Three years ago, a salesperson—we’ll call him Salesman X—came to work for a roofing and siding company in the South. He had experience working for another company in another city, but his training at the first company consisted of ride alongs with members of its sales team. No classroom instruction, no role-playing, no standardized sales system. He learned a lot, he says, but every guy he rode with had his own way of doing things. He took a little from one person, and a little from another.
So when he went to work for the new company, the first thing management did was send him to a one-week long sales training course in another state. In his first year, he closed about 20 percent of leads. By the end of the third, he was closing at 30 percent. What happened? “They teach you to always ask for the business every time,” he says. “And I was shy about it.”
If asking for the sale—closing—makes that much difference, why doesn’t every home improvement salesperson do it?
Timidity explains some of it, but there’s also the fact that closing is nowhere near as simple as it might seem. You can ask all you want but if customers aren’t in that mental place yet, you’re talking to the wall.

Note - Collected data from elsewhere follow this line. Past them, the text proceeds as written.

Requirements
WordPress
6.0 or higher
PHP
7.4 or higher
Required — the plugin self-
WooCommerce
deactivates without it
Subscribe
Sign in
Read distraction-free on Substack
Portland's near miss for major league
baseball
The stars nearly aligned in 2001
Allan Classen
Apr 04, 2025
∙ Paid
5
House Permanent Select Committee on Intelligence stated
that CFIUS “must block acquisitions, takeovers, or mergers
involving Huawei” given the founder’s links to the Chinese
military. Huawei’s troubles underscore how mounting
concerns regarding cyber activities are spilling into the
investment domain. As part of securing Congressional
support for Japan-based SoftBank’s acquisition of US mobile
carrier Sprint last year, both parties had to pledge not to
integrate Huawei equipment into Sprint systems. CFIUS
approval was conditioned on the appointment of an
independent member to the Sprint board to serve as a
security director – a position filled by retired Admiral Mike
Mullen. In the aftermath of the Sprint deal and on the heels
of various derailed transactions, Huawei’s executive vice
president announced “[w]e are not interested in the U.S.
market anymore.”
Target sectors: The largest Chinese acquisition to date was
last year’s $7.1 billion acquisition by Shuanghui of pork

Sales experts offer various definitions of the term. Business Dictionary, for instance, Business Dictionary defines closing as the “final stage in a selling presentation where a salesperson asks for a buyer’s order or commitment to buy.” Blogger Adam Wiggins at HubSpot notes that “closing is a make-or-break moment in sales. It’s the final verdict determining whether or not your efforts will amount to anything at all.”

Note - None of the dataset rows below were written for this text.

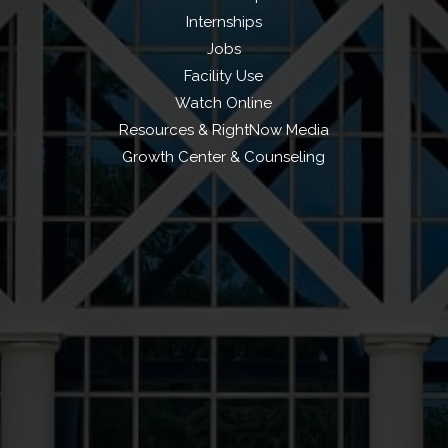
Internships
Jobs
Facility Use
Watch Online
Resources & RightNow Media
Growth Center & Counseling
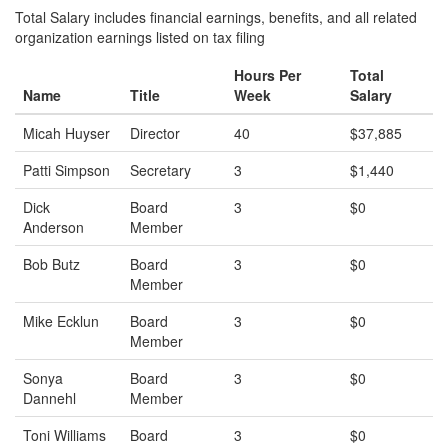
Total Salary includes financial earnings, benefits, and all related
organization earnings listed on tax filing
Hours Per
Total
Name
Title
Week
Salary
Micah Huyser
Director
40
$37,885
Patti Simpson
Secretary
3
$1,440
Dick
Board
3
$0
Anderson
Member
Bob Butz
Board
3
$0
Member
Mike Ecklun
Board
3
$0
Member
Sonya
Board
3
$0
Dannehl
Member
Toni Williams
Board
3
$0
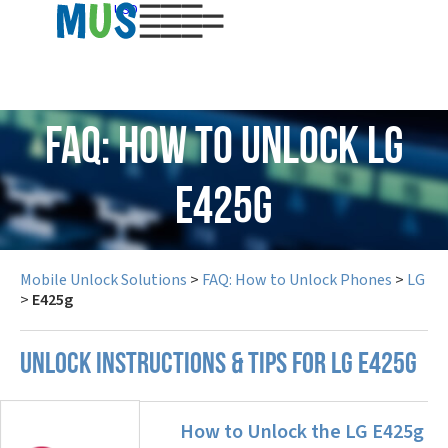
USD
FAQ: How to Unlock LG
E425g
Mobile Unlock Solutions
>
FAQ: How to Unlock Phones
>
LG
>
E425g
UNLOCK INSTRUCTIONS & TIPS FOR LG E425G
How to Unlock the LG E425g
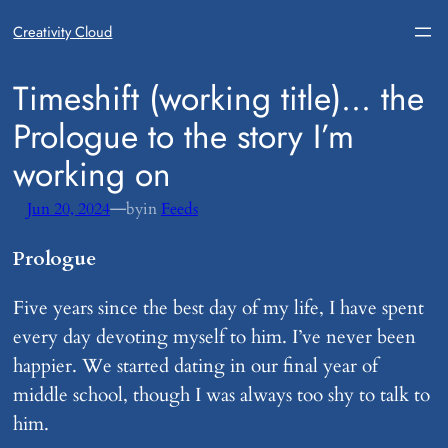
Creativity Cloud
​Timeshift (working title)… the
Prologue to the story I’m
working on
—
Jun 20, 2024
by
in
Feeds
Prologue
Five years since the best day of my life, I have spent
every day devoting myself to him. I’ve never been
happier. We started dating in our final year of
middle school, though I was always too shy to talk to
him.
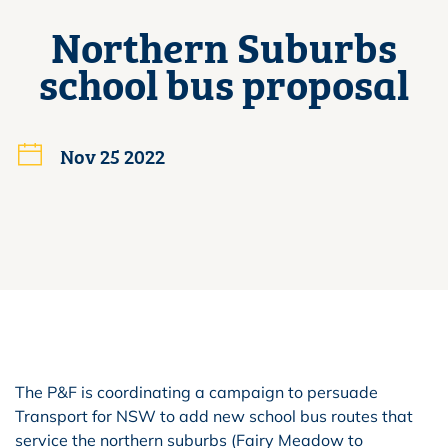
Northern Suburbs
school bus proposal
Nov 25 2022
The P&F is coordinating a campaign to persuade
Transport for NSW to add new school bus routes that
service the northern suburbs (Fairy Meadow to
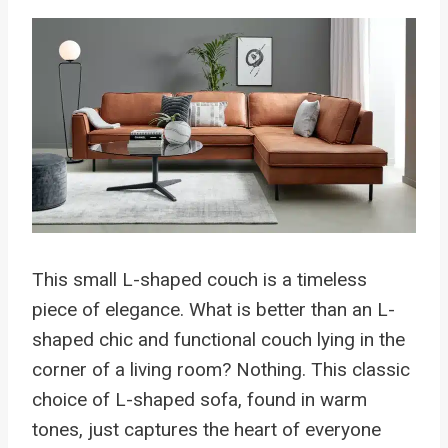
This small L-shaped couch is a timeless
piece of elegance. What is better than an L-
shaped chic and functional couch lying in the
corner of a living room? Nothing. This classic
choice of L-shaped sofa, found in warm
tones, just captures the heart of everyone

In other words, a lot has to happen before you get to the point where you ask for the business. You can’t close if the door’s not open. This is why virtually all the best and most widely practiced sales systems used by home improvement companies have the salesperson moving through a series of steps, the last of which is the much-vaunted close. “Salespeople need to earn the right to close a prospect,” says Bill Bartlett of Sandler, a company that’s trained many remodeling salespeople. ”We earn this right when the prospect has a high degree of confidence in the salesperson, is aware of their current situation and has enough knowledge to make an intelligent buying decision.”
Typically these steps involve establishing rapport, identifying what the house/prospect needs, developing a solution to those needs and then convincing the prospect to take action now. That sounds simple and reasonable. But take just the first of those steps, rapport. You’ll get nowhere without it. “Creating rapport at the beginning of a conversation with somebody new will often make the outcome of the conversation more positive,” notes Skills You Need. Especially if it’s a sales conversation.

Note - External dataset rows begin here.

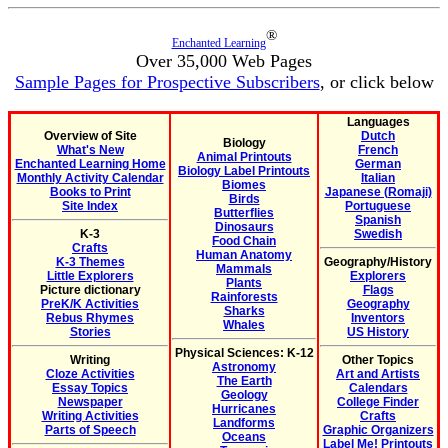
®
Enchanted Learning
Over 35,000 Web Pages
Sample Pages for Prospective Subscribers
, or click below
Languages
Overview of Site
Dutch
Biology
What's New
French
Animal Printouts
Enchanted Learning Home
German
Biology Label Printouts
Monthly Activity Calendar
Italian
Biomes
Books to Print
Japanese (Romaji)
Birds
Site Index
Portuguese
Butterflies
Spanish
Dinosaurs
K-3
Swedish
Food Chain
Crafts
Human Anatomy
K-3 Themes
Geography/History
Mammals
Little Explorers
Explorers
Plants
Picture dictionary
Flags
Rainforests
PreK/K Activities
Geography
Sharks
Rebus Rhymes
Inventors
Whales
Stories
US History
Physical Sciences: K-12
Writing
Other Topics
Astronomy
Cloze Activities
Art and Artists
The Earth
Essay Topics
Calendars
Geology
Newspaper
College Finder
Hurricanes
Writing Activities
Crafts
Landforms
Parts of Speech
Graphic Organizers
Oceans
Label Me! Printouts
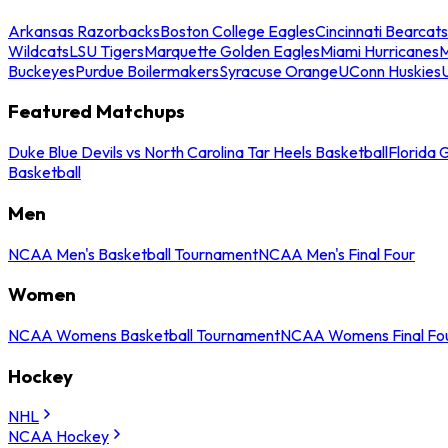
Arkansas Razorbacks
Boston College Eagles
Cincinnati Bearcats
Wildcats
LSU Tigers
Marquette Golden Eagles
Miami Hurricanes
M
Buckeyes
Purdue Boilermakers
Syracuse Orange
UConn Huskies
Featured Matchups
Duke Blue Devils vs North Carolina Tar Heels Basketball
Florida 
Basketball
Men
NCAA Men's Basketball Tournament
NCAA Men's Final Four
Women
NCAA Womens Basketball Tournament
NCAA Womens Final Fo
Hockey
NHL
NCAA Hockey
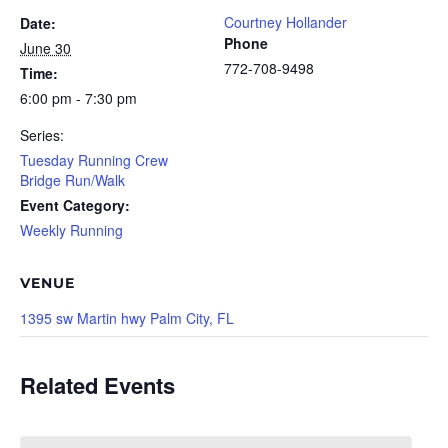
Courtney Hollander
Date:
Phone
June 30
772-708-9498
Time:
6:00 pm - 7:30 pm
Series:
Tuesday Running Crew
Bridge Run/Walk
Event Category:
Weekly Running
VENUE
1395 sw Martin hwy Palm City, FL
Related Events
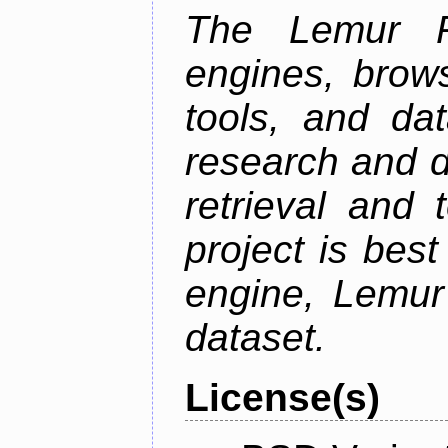
The Lemur Pr
engines, brows
tools, and da
research and d
retrieval and 
project is best
engine, Lemur
dataset.
License(s)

Rapport building happens by means of questions that are “personalized…unique…appropriate” and, just as importantly, by intent listening. Lots of definitions exist—common ground, harmonious flow, etc.—but essentially it’s a human connection from which trust flows and building it is, according to the Richardson Selling System, “a strategic skill and process that takes forethought and preparation and could take on a life of its own.” Kirk Heiner, a sales trainer and success coach to the kitchen and bath industry, insists that rapport is the key to selling and says: “Most buying decisions are NOT about price.” Even if the ultimate final objection is most often a price objection, that masks deeper, unspoken concerns or unresolved issues.
Drawing Out Hidden Objections
That’s the other key part of the process. Identifying those issues well before closing, a skill involving considerable finesse. “Our job is to lower resistance over time,” notes sales trainer Victor Antonio of Sellinger Group.
“Maybe the customer has a need, but then there are people who don’t know that they need it,” he says. “Our job is to make them aware that they need it…to demonstrate why they need it. Just because they need it doesn’t mean they’ll buy it.”
Oftentimes, home improvement salespeople (or company owners who sell) encounter an objection and, having no quick comeback, falter.
“When someone presents you with an objection, follow it up with a question to keep them talking,” advises trainer John Michael Morgan, “until they reveal the hidden reason. Phrases such as ‘what else?’ and ‘in addition to that…’ and the simple but powerful ‘why?’” Continue to ask questions until all objections are out on the table. During this process, listen. They will tell you everything you need to know to make the sale.”
They Will Tell You
Certainly there’s no shortage of advice when it comes to closing and how to accomplish it effectively. “There are many ways to close a sale,” writes Thomas Phelps, “and each technique has its own value and ‘time and place’ to be effective. But for the confused sales professional or those new to sales, knowing one closing technique, and mastering it, might be all that is truly needed.”
A common one, and effective enough in home improvement selling, goes something like this:
“John and Mary, when would you like us to get started?” (or) “When can we put you on the schedule?”
The whole point of closing comes down to getting the prospect to make a decision. A close turns the pressure up. How high that pressure needs to be is a decision intuitively arrived at, based on every reading of the prospect right up that moment. But still, is it yes or no?
Salesman X said he found out success in selling is “a combination of the two: you have to have a likeable demeanor or you can’t gain a homeowner’s trust, and you have to have the drive,” which means “making the most out of every minute of every day, knowing the products inside and out, being able to differentiate your company from competitors, and how to overcome objections.” In other words, mastering every part of a system. And when all that’s happened, “you just have to force yourself to do it. They will tell you how to sell.”